"I am absolutely convinced that this is about ideas, and it's not about money," Biden told a crowd of about 900 people at the Delaware Democratic Party's annual Jefferson-Jackson dinner. Money and prestige have dominated the race so far, he said, but ideas will matter.
Biden, who trails far behind Democratic rivals, and in fundraising, said voters in early primary states such as Iowa, New Hampshire, South Carolina and Nevada are looking for a knowledgeable candidate who can lead the country through what he said would be a difficult decade.
He said the idea of a candidate raising $85 million to $90 million is "astounding," but that he still considered it a level playing field in the early primary states and voters in those states care what a candidate has to say.
"The American people know that this president has dug us into a very, very deep hole," said Biden, who described the Iraq war as the single biggest foreign policy mistake in U.S. history.

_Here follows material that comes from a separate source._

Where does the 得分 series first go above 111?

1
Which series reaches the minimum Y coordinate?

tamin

"The next four years is going to determine whether or not America regains its footing and reinvigorates the middle class or continue on this spiral that this administration has put us into," said Biden, adding that the next president has the greatest opportunity since Franklin Roosevelt to "change the direction of the world."

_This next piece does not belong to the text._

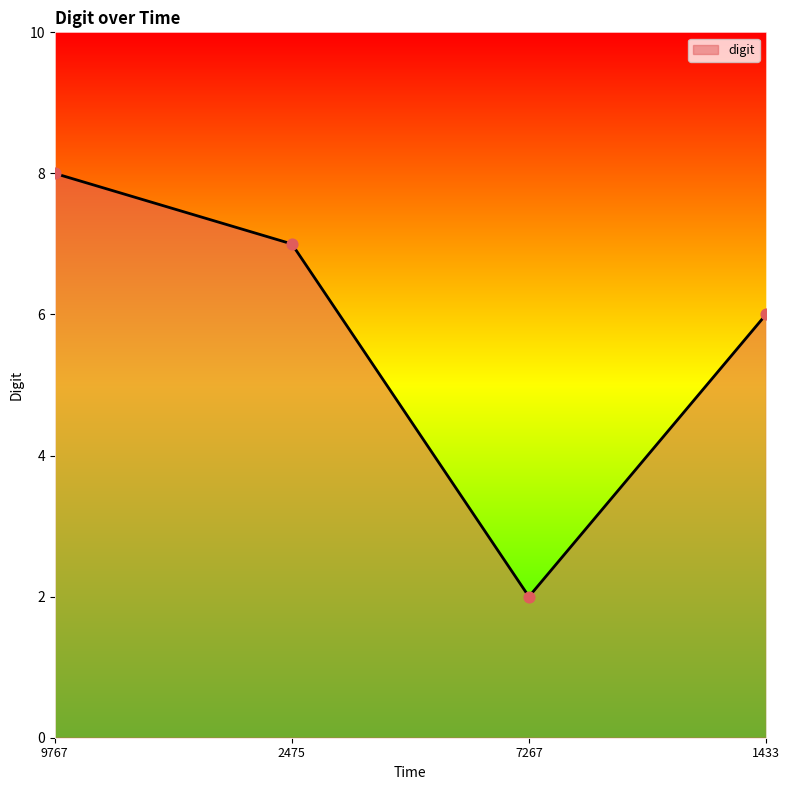

What is the ratio of the value at 2475 to the value at 9767?

0.9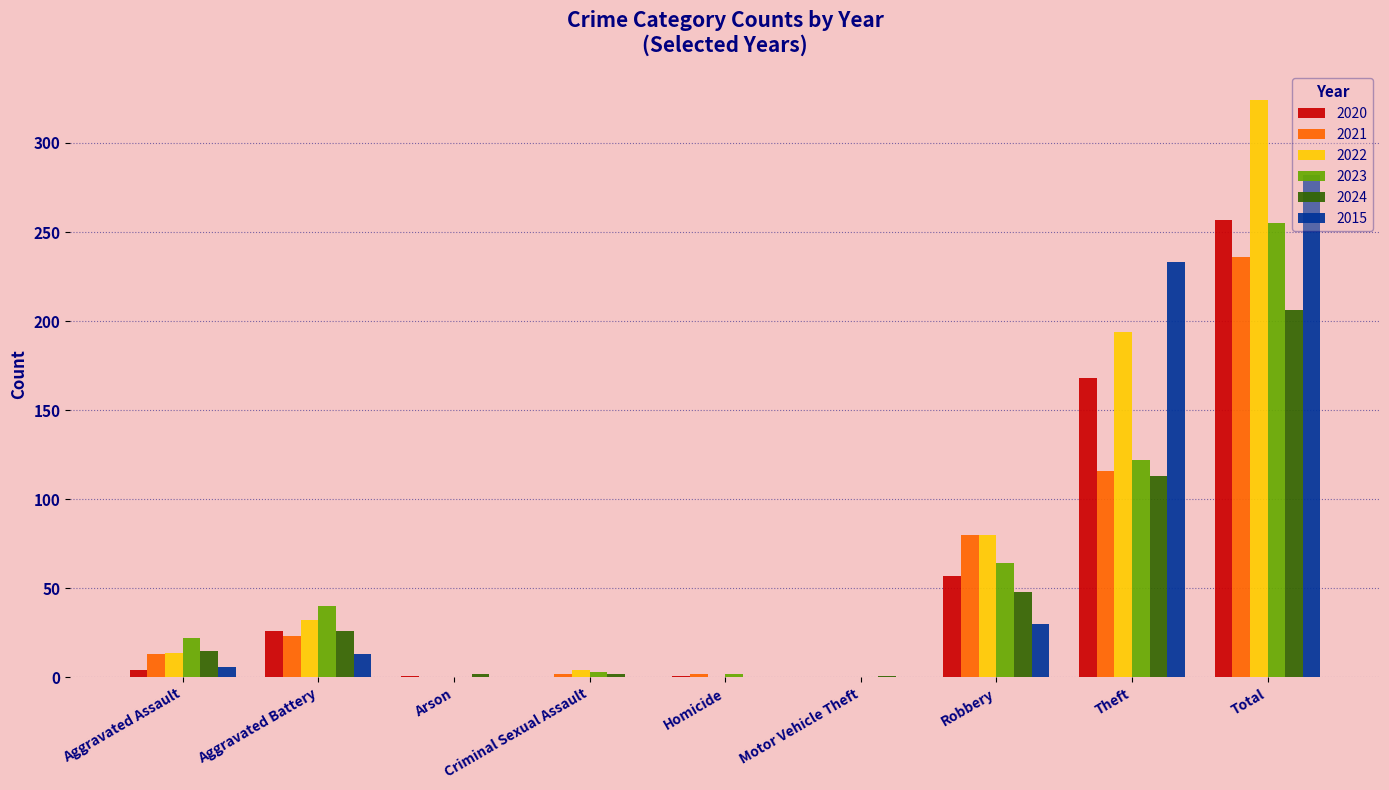

At which label is 2022 closest to 162?

Theft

Before he gets to the White House, however, Biden faces a tough battle against his Democratic rivals, including front-runner Clinton. He compared the Democratic primary to his successful 1972 Senate race as a 28-year-old upstart taking on popular Republican incumbent and former Delaware governor Caleb Boggs.

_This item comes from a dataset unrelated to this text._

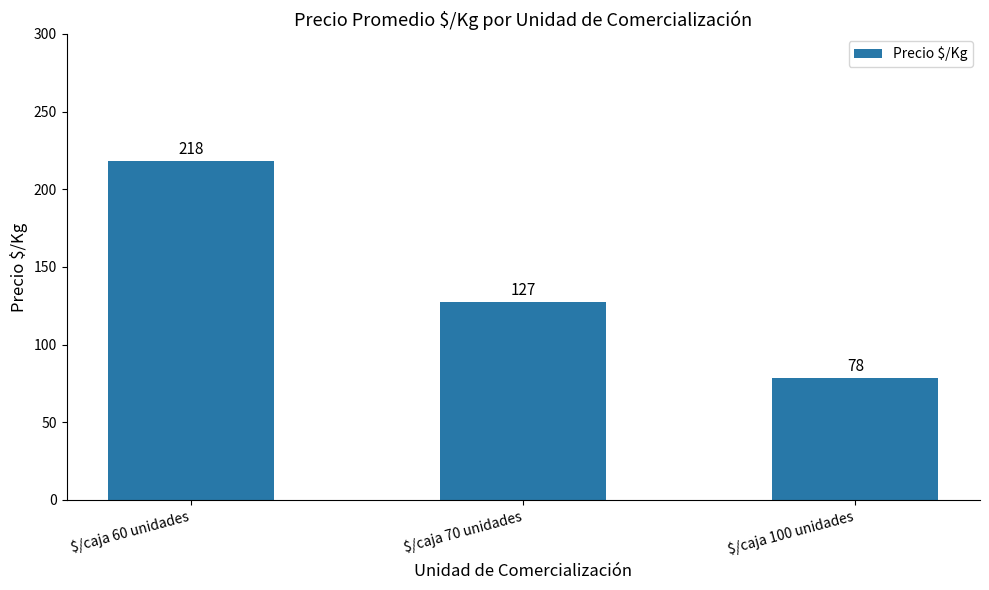

List the labels in order of value, smallest first.

$/caja 100 unidades, $/caja 70 unidades, $/caja 60 unidades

"I am not on a fool's errand; I realize I need your help," said Biden, who predicted that the top three finishers in the Iowa caucuses will live to fight on, but that those who don't will not be viable candidates.
Talking to reporters before his speech, Biden criticized Hillary Clinton for a recent vote in favor of a Bush administration effort to declare the Iranian Revolutionary Guard a terrorist organization.
"I think it was a very bad vote to cast," said Biden, who voted against the measure and chastised Obama for missing the vote in favor of campaigning.
"If we move to attack Iran, the consequences in the Muslim world would be significant," said Biden, adding that it could further destabilize the Middle East and complicate matters for Afghan president Hamid Karzai and Pakistan president Gen. Pervez Musharraf.
Biden, chairman of the Senate Foreign Relations Committee, said lawmakers should be wary of following the administration's lead vis-a-vis Iran, given what he said was misuse of congressional authorizations regarding Iraq.
"I don't have any trust in the president's judgment and this administration's judgment, so I think it was a very serious mistake," he said, accusing Clinton of a "serious lapse in judgment."
Edwards, a former North Carolina senator, also has criticized Clinton for her vote.
Clinton, the only Democrat running for president to support the Senate measure, has said she doesn't believe that the vote on the Revolutionary Guard would lead to U.S. military action, and that she was voting for stepped-up diplomacy and economic sanctions.
"This administration is seriously devoid of any diplomatic skills and has an approach that I think is extremely dangerous," Biden said.
America is most isolated now than it ever has been during his political career, Biden said, adding that the American middle class is uncertain about its future. 2008 will be the single most important election than any of the others his audience has voted in, he said.
Too many of the presidential contenders have not leveled with the American people about the sacrifices that will be required for America to regain its standing in the world, Biden said, adding that the challenges the country faces also present new opportunities.